I can't access my P3D through the app this morning. Anyone else having the same issue?


----------



## garsh (Apr 4, 2016)

No problems here.


----------



## modifications (Nov 10, 2021)

garsh said:


> No problems here.


Thanks. These kinds of things always seem to occur on a Saturday - When Tesla is closed.

I am constantly being prompted for my login and password. - Android.
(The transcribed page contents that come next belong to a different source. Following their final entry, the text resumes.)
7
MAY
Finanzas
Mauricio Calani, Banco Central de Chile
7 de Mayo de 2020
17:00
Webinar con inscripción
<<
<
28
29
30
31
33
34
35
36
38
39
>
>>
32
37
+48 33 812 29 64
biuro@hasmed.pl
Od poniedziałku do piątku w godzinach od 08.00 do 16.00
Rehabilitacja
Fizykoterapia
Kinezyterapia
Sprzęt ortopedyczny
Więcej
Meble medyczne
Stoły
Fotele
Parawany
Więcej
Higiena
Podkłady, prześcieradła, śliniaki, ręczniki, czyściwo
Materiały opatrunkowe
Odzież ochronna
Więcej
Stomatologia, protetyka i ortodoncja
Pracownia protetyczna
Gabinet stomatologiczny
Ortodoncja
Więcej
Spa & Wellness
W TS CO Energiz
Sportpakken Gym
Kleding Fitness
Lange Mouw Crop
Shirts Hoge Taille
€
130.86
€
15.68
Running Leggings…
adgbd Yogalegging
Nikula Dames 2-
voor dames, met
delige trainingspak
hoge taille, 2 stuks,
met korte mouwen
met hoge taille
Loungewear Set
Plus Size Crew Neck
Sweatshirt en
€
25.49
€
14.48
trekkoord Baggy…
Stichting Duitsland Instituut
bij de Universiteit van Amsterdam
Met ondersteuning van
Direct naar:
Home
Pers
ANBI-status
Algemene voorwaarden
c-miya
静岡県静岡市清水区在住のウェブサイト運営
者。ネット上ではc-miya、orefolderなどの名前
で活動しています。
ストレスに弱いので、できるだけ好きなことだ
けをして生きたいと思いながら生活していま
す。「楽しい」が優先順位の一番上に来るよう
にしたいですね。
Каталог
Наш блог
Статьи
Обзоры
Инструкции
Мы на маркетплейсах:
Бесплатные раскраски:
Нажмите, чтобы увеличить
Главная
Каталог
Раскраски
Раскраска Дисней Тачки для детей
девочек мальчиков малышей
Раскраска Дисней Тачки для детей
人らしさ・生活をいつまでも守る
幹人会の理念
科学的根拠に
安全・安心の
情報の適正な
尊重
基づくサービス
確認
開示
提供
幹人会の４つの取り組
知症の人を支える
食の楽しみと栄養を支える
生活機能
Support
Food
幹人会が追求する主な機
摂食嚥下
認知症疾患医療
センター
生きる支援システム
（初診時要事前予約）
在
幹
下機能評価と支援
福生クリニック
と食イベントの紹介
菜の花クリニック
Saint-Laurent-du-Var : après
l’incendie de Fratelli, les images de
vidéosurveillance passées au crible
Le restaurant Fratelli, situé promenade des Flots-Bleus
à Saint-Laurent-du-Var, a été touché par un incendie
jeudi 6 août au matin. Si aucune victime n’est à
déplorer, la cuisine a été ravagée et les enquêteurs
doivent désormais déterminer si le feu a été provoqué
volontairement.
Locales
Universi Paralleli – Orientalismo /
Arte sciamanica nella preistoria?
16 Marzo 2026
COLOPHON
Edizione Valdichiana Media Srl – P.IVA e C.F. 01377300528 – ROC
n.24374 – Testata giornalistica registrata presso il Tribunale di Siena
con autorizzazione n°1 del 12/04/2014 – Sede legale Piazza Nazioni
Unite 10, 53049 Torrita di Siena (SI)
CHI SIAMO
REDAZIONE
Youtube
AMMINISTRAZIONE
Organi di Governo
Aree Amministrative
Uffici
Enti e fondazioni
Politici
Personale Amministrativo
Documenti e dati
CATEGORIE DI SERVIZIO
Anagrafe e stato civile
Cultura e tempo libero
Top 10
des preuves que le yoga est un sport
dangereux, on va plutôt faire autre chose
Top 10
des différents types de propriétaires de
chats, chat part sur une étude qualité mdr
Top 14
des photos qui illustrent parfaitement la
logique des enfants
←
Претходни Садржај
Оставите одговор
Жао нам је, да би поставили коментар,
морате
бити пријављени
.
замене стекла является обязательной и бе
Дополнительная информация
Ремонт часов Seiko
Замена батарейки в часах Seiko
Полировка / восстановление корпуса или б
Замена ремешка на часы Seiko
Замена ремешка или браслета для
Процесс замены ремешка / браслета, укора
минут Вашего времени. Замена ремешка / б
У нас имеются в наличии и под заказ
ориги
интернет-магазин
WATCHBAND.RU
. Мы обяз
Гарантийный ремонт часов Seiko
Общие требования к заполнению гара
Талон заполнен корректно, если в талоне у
Uninstalled and re-installed the app.

My login and password works on the website.


----------



## Ed Woodrick (May 26, 2018)

I'd suggest waiting a day or two before panicking and resorting to reinstalling the app. If you can't get into the car, then it is an excellent opportunity to practice driving with the card key.


----------



## GDN (Oct 30, 2017)

modifications said:


> Thanks. These kinds of things always seem to occur on a Saturday - When Tesla is closed.
> 
> I am constantly being prompted for my login and password. - Android.
> 
> ...


Not to truly get into that war, but it sounds like you've answered your own question. When no one else has the problem and you seem to note you have it repeatedly it is a problem with local equipment/network.


----------



## modifications (Nov 10, 2021)

GDN said:


> Not to truly get into that war, but it sounds like you've answered your own question. When no one else has the problem and you seem to note you have it repeatedly it is a problem with local equipment/network.


repeatedly? This is the first time.

I was just ironically stating that This kind of thing would happen on a Saturday - when Tesla is closed. (sarcasm)

However - you are exactly right when you say that it was a network issue though. I turned off wifi on my phone and the app works. I turn on wifi and the app stops working. Hmmmm.


----------



## garsh (Apr 4, 2016)

modifications said:


> repeatedly? This is the first time.


By repeatedly, I think he means "several times in a row".


----------